Trust in the workplace is an interesting topic.  Trust starts with communication, specifically with the ability to handle Tough Conversations.

Tough Conversations are those involving anything that makes us uncomfortable, sparks emotions, requires vulnerability, etc.  For example:

  • questioning your boss
  • discussing performance issues
  • asking for a raise
  • proposing a major process change
  • correcting a coworker, or
  • asking for clarification on how anonymity is maintained on employee surveys

The less a team is willing to step into these Tough Conversations, the more space they leave for stories about the motives of others.  The more the stories grow, the more trust shrinks and before long, voilà! The cycle of doom takes hold.

Consider the annual employee survey when trust is missing:

Trust flowchart

In this cycle:

Employees feel management doesn’t care, doesn’t listen, and does whatever they want regardless of employee input.  The perspective on feedback is that it’s a waste of time and makes the person offering it a target.

Management feels employees are disengaged and not aligned to organizational objectives.  The perspective becomes a need to micromanage and control versus empower and grow.


Avoid or break the cycle of distrust and learn to handle your team’s Tough Conversations. Tough Conversations are complex and unfortunately not something covered in grade school or college.  We get very little training on how to handle them effectively with candor and skill.  Most people just wing it.
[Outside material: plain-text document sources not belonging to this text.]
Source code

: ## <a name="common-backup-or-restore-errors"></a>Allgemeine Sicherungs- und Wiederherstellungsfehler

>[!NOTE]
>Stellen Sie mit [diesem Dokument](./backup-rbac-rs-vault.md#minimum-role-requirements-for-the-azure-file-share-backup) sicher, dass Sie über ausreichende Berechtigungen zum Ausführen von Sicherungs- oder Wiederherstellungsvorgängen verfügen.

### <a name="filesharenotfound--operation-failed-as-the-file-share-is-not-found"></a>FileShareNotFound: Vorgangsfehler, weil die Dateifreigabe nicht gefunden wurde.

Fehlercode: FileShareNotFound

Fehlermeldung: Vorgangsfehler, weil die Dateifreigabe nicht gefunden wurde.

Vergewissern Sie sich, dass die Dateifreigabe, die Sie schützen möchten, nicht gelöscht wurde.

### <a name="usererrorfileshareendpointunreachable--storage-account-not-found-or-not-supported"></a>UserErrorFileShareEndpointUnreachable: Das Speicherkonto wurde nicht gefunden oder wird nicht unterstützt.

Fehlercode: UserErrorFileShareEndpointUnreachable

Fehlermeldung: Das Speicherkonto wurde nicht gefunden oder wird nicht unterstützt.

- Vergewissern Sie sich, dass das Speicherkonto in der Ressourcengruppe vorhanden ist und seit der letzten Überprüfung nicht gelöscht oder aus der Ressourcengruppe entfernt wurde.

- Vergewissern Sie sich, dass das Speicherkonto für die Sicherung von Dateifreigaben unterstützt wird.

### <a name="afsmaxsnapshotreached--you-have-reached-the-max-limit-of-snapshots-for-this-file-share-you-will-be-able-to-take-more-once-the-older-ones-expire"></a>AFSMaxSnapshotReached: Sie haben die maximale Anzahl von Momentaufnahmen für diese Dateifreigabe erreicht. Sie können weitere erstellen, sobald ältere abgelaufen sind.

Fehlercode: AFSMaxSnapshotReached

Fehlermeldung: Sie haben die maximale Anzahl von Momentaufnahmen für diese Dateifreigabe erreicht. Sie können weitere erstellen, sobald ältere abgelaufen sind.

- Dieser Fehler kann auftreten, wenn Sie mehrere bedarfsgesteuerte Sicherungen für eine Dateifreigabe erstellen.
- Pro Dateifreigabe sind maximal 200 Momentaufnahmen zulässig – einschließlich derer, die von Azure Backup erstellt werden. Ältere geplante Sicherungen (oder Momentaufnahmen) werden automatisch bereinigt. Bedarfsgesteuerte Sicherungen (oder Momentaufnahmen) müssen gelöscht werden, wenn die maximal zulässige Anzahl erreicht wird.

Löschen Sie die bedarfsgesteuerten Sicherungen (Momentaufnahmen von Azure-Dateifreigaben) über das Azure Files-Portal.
Here’s some tips on how to begin:

  • Accept that everyone is different. We all bring different Strengths, blind spots, experiences, and knowledge.
  • Avoid blame. It’s judgement and doesn’t move conversation forward.
  • Be curious. Seek understanding.
  • Clarify intent, yours and theirs.
  • Address feelings. They matter and are at the heart of why conversations are tough.
  • Clarify purpose. Some are healthy and some are not.  Choose a healthy one.
  • Be truly present and make it safe for sharing.
  • Talk clearly and tentatively
  • Choose accountability. It’s not enforced, it’s chosen.

To master the skills, there are various sources available including books and classes.  Trybal Performance offers a thorough course called “How To Talk About It” specifically aimed at conversational mechanics addressing the topics above and more.

Why invest the time and effort?

People at high-trust companies report: 74% less stress, 106% more energy at work, 50% higher productivity, 13% fewer sick days, 76% more engagement, 29% more satisfaction with their lives, 40% less burnout.  (HBR The Neuroscience of Trust) Unlike the cost of dysfunctional teams, high-trust teams produce results and have a positive effect on your bottom line.